NNT complements relative risk reductions, which are often misleading. That is why David Sackett (1934-2015) – the Canadian physician and epidemiologist who is considered the founder of evidence-based medicine – recommended NNT as an intuitively plausible measure: “The NNT indicates how many patients must be treated to achieve the desired result in a single patient – a number that doctors and patients can immediately understand.”
Further decision-making aids: NNH and NNS
No less informative is the “number needed to harm” (NNH): How many people must undergo treatment before, on average, one of them suffers harm, e.g., a severe side effect? With very high NNH values, the risk of this is low, while particularly low NNH values warn of a fairly high risk. For SSRI antidepressants such as sertraline and paroxetine, for example, NNHs between 5 and 20 are typical: one in five to 20 patients discontinues therapy due to side effects such as nausea, fatigue, and sexual dysfunction.

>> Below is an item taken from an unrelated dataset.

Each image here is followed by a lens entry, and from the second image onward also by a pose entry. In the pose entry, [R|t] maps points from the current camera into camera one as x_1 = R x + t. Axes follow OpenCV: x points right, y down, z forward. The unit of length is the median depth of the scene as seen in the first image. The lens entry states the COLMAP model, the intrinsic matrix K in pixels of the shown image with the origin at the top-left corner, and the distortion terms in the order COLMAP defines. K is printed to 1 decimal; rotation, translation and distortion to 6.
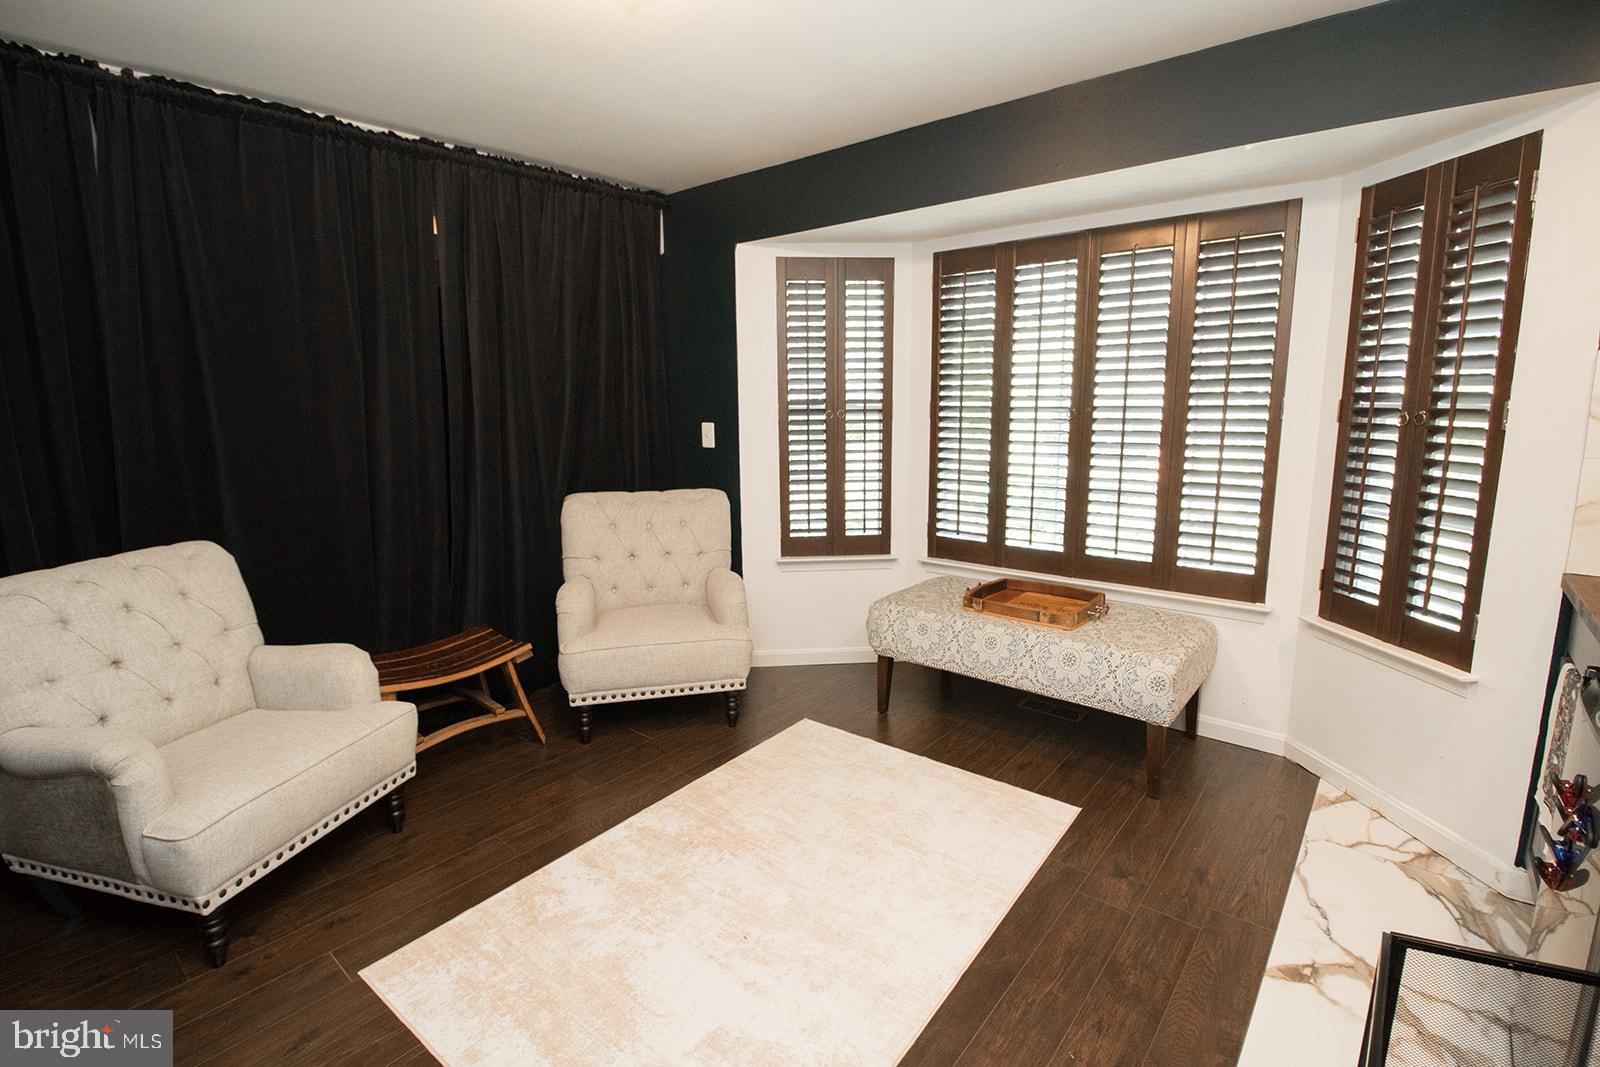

Hardly any doctor fails to remind their patients at every opportunity how important “prevention” is. By this, they usually do not mean a lifestyle that makes it unnecessary because it prevents diseases from developing in the first place, but rather billable examinations to detect diseases after they have already broken out or at least already show signs of certain abnormal parameters. How helpful such measures really are could be revealed by their NNS, the “number needed to screen.” For mammography, it is 746. This means that in order to prevent a single death from breast cancer, 746 women would have to be screened each year over a period of ten years.
For colonoscopy to prevent colon cancer? 455.

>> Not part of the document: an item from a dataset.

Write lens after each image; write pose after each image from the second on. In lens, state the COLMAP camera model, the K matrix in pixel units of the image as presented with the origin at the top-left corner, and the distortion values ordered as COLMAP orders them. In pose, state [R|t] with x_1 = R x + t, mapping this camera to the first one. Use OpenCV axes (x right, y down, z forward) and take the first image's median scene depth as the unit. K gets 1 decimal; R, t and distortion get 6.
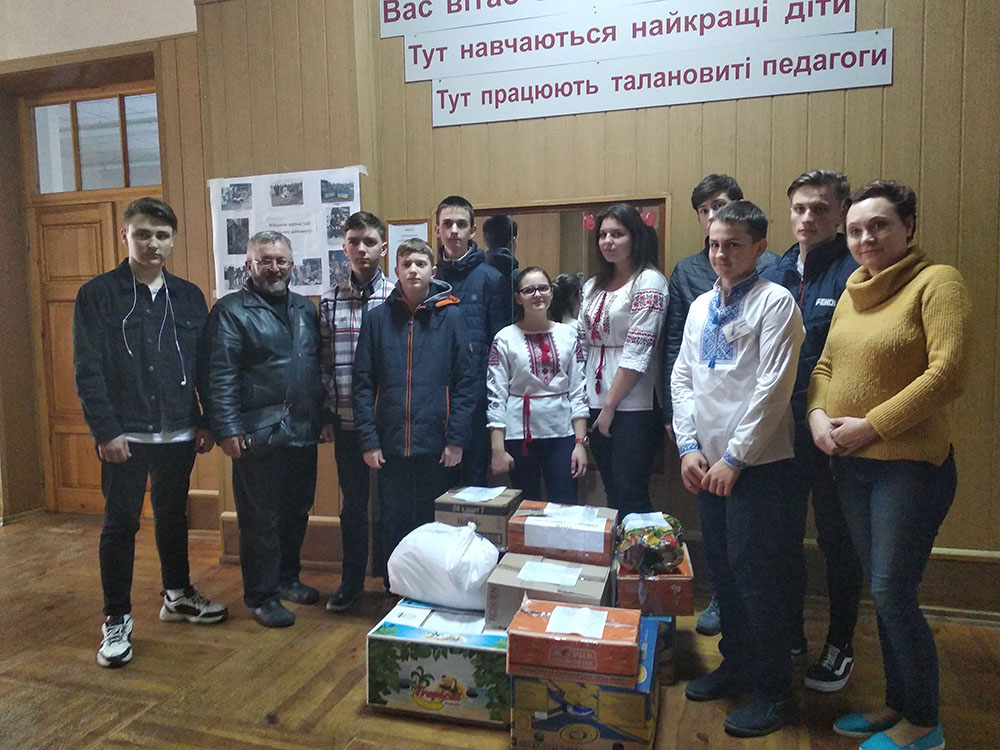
lens RADIAL K [[766.6, 0, 499.7], [0, 766.6, 375.5], [0, 0, 1]] dist [0.048435, -0.000765]
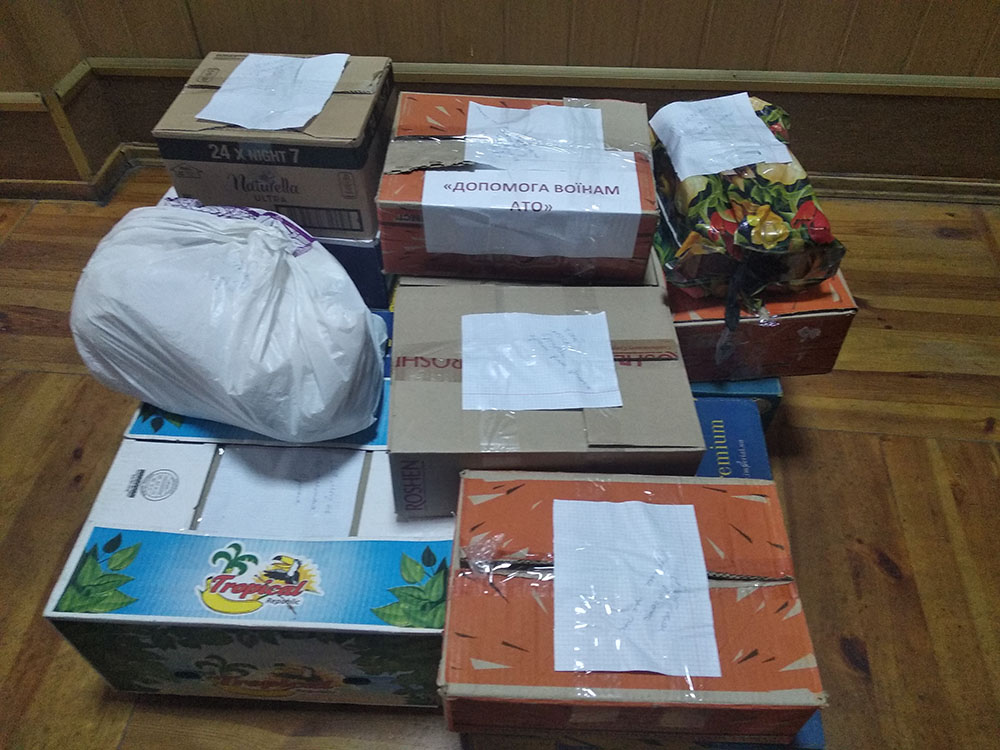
lens RADIAL K [[766.6, 0, 498.6], [0, 766.6, 374.1], [0, 0, 1]] dist [0.048435, -0.000765]
pose [[0.980391, -0.151426, 0.126111, 0.010515], [0.024288, 0.727924, 0.685227, 0.003765], [-0.195561, -0.668727, 0.717328, 0.716170]]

For PSA tests for prostate cancer screening? 742 to 1000.
And for bone density measurements, so that osteoporosis can be detected and treated earlier to prevent fractures? In the large British SCOOP study of women aged 70 to 85, the absolute risk of suffering a hip fracture in the following five years fell by 0.9%. This corresponds to an NNS of 111. This means that 111 older women would have to be screened—and treated if necessary—to prevent a single one of them from suffering a hip fracture in the next few years that would have occurred without screening.
What should we think of a doctor who is unaware of these revealing values, ignores them, and conceals them from his patients? Doesn’t the principle of “informed consent” oblige him to communicate them in advance? His actions are professionally and ethically questionable. NNT, NNH, and NNS make risks and benefits tangible; they are essential for informed decisions. Period.
Notes
(1) Simvastatin was launched in pharmacies in Germany in 1990 under the trade name Zocor. Global sales since its market launch, including generics after the patent expired in 2006, are estimated at 40 to 60 billion US dollars.

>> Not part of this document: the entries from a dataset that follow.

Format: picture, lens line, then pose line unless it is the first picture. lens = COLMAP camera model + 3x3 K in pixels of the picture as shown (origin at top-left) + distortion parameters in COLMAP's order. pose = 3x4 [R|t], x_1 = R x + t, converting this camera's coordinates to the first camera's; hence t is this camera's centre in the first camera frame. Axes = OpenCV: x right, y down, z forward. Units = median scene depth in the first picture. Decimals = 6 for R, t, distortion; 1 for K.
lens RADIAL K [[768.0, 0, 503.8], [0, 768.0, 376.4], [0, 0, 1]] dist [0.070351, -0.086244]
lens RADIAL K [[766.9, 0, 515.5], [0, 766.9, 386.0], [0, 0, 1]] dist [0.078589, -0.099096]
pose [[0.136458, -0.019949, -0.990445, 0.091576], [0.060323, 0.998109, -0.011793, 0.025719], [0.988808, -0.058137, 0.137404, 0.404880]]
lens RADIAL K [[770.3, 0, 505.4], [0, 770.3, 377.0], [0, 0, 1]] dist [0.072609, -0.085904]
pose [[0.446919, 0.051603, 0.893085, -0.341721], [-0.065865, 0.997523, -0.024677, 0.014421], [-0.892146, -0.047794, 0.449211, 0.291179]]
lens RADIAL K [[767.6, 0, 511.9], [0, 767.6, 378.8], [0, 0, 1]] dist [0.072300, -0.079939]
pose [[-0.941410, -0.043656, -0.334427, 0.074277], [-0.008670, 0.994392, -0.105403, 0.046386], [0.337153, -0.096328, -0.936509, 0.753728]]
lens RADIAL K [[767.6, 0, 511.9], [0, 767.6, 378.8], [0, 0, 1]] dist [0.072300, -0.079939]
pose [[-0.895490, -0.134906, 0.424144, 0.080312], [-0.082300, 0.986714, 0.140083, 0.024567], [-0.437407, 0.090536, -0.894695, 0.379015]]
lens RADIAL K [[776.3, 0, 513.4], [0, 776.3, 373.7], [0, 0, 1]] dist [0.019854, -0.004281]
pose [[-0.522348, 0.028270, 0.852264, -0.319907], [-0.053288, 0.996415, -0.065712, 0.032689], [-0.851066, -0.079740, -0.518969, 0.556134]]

(2) Calculation basis: The mortality rate in the untreated group is 2.8% (risk rc = 0.028). The relative risk reduction (RRR) of 16% reduces the risk in the treated group to rt = rc × (1−0.16) = 0.028 × 0.84 = 0.02352 or 2.352%. The absolute risk reduction (ARR) is ARR = rc –rt =0.00448 or 0.448%.
NNT = (1 divided by ARR) minus (1 divided by 0.00448) is approximately equal to 223. This NNT is typical for statins in primary prevention at low baseline risk (e.g., 2.8% mortality rate), where the absolute benefit is small, while it is lower at higher risk (secondary prevention) (e.g., NNT 50–100).